In March, Microsoft and Nook updated their agreement to allow Nook to kill its Windows 8 app and stop production of the Windows Phone app entirely, according to an SEC filing first reported by ZDNet’s Mary Jo Foley.
While the news seems disastrous at first blush, don’t expect newly appointed Microsoft CEO Satya Nadella to start staring forlornly into a beer mug just yet. The Nook app may be dying, but it look like Nook’s content could be sticking around in as-yet-unannounced Microsoft e-reading apps.
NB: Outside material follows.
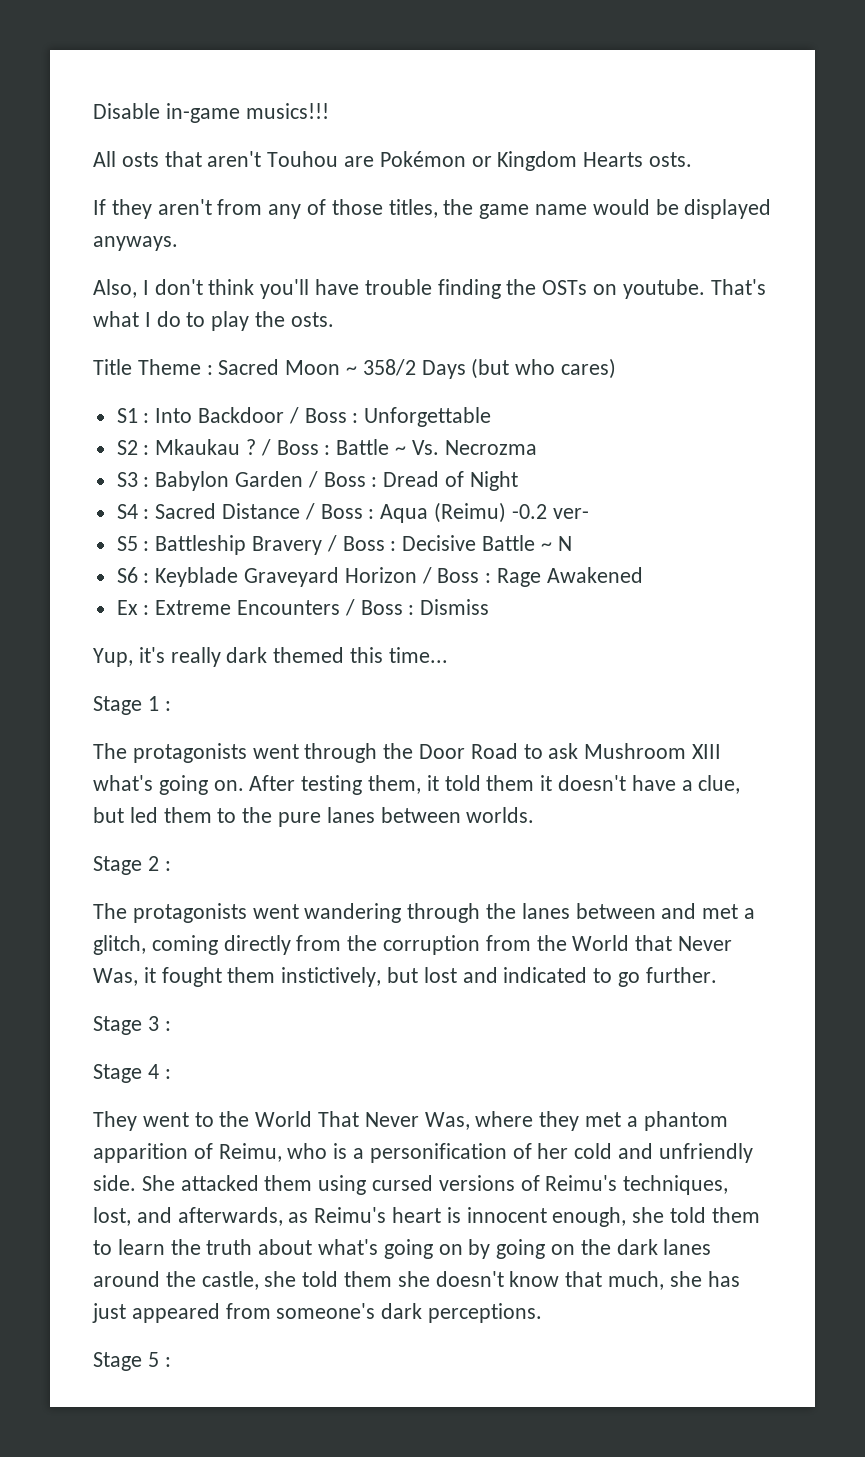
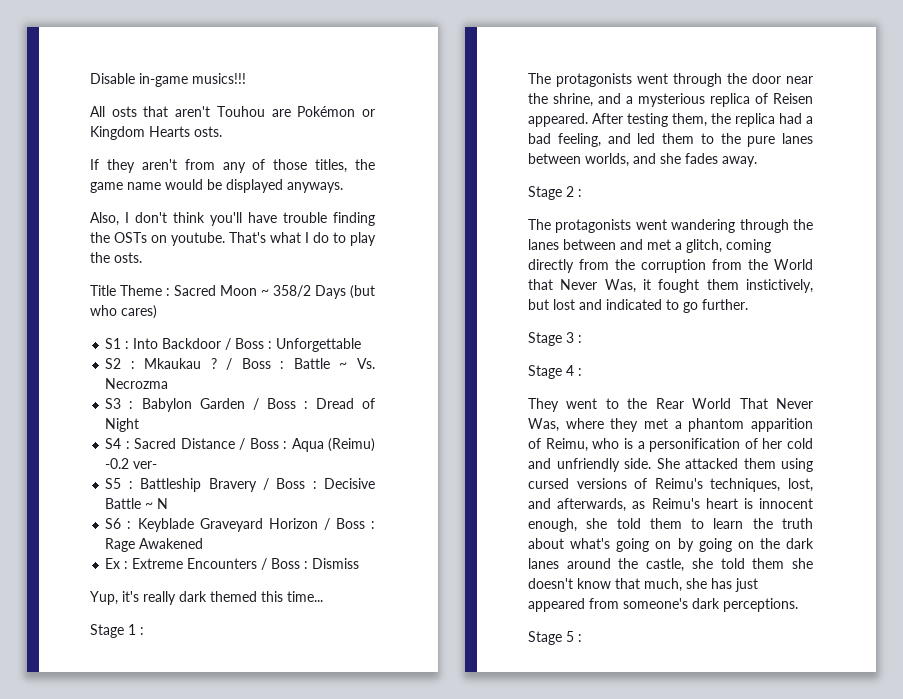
[419,743,722,759] [93,775,741,795] [93,807,124,823] Door Road to ask Mushroom XIII what's going on. After testing them, it told them it doesn't have a clue, but -> [752,73,813,84] [528,93,813,107] [528,113,813,127] [528,133,631,147] door near the shrine, and a mysterious replica of Reisen appeared. After testing them, the replica had a bad feeling, and
[466,807,535,823] worlds. -> [585,153,757,167] worlds, and she fades away.
(250, 1119) none -> [655,398,684,409] Rear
Good-bye Nook, hello readers?
The lack of a native book, magazine, and comic store is a glaring hole in Microsoft’s ecosystem right now, but coaxing the disparate companies in the publishing world to work with you is no small task. Enter Nook… or at least, Nook’s catalog.

The timing of the dissolution occurred just after whispers of a Microsoft-made “Xbox Reading” app began floating around, prompted by a Microsoft job posting and independently confirmed by The Verge’s sources. The Reading app’s widely expected to be a literary-focused, modern UI-styled complement to the Video and Music apps baked into Windows 8.
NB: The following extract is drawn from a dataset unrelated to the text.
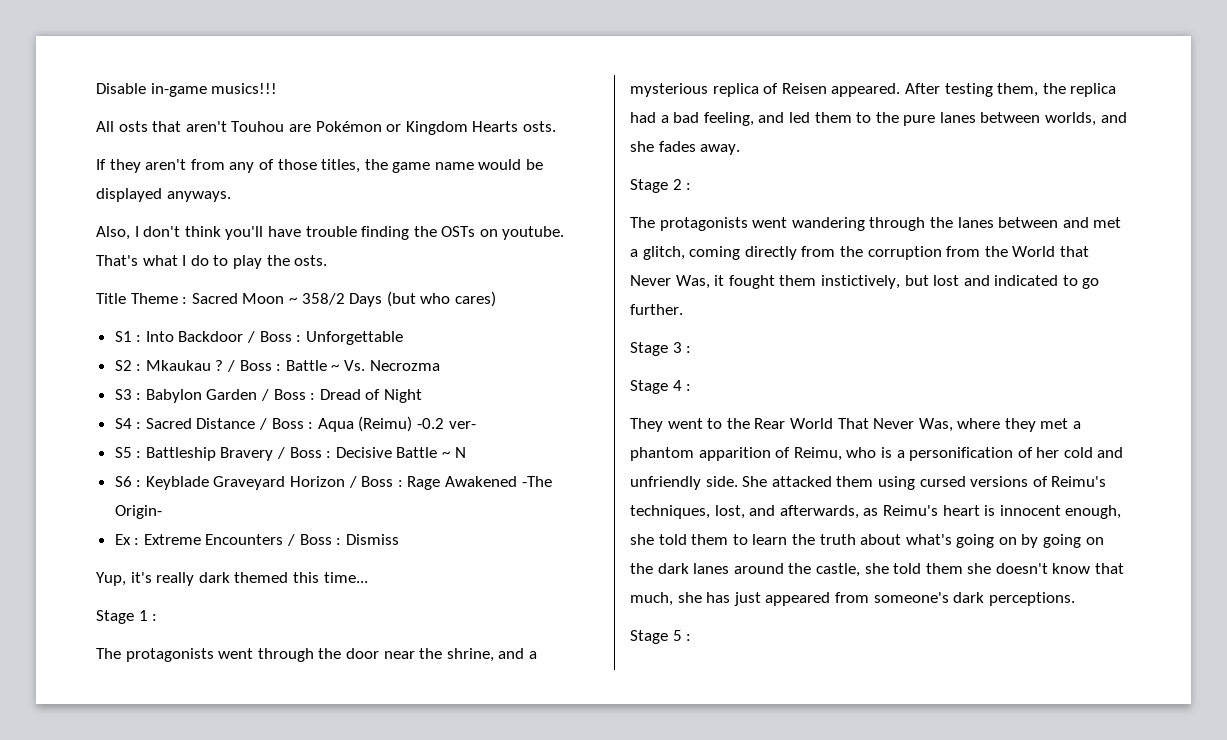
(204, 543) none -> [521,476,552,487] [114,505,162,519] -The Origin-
“It appears that Microsoft is looking for a content partner brand that they can use to help develop content opportunities beyond the movies and music they provide today through Xbox Live,” Stephen Baker, vice president of industry analysis at market research firm NPD, told PCWorld last year.
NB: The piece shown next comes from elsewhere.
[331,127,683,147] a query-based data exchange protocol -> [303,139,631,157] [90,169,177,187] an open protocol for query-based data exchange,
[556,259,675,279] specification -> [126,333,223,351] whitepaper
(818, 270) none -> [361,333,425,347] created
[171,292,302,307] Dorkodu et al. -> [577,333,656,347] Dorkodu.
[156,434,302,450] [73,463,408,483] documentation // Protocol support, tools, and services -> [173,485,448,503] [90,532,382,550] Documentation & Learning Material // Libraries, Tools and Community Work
The SEC filing itself suggests that a Nook-boosted, Microsoft-made reading app may indeed be on the way. The death of the Nook apps has some pretty big strings attached:
NOOK Media would be permitted to discontinue distributing the NOOK Windows app and will cooperate in good faith with Microsoft to transition users to the Microsoft Consumer Reader. Microsoft and NOOK Media also agreed to updated revenue sharing to address this possibility. The Amendment also permits NOOK Media to cease efforts with respect to a Windows phone app.
The what? Foley says Microsoft Consumer Reader is the clunky name for a Microsoft e-reading app, which may or may not be separate from Xbox Reading.
At the time the Xbox Reading rumors first started swirling, we speculated that the app may leverage Barnes & Noble’s vast content library and the stated “accelerate e-reading innovation across a broad range of Windows devices” goal of the Microsoft/Nook partnership to kick-start Microsoft’s native e-reading app. Releasing a native e-reading app rather than relying on third parties makes a lot of sense, especially given the recent flood of small-screen Windows tablets.
Those questions, unfortunately, remain to be answered. Microsoft’s staying mum on Consumer Reader and the portents of the revised Nook deal alike.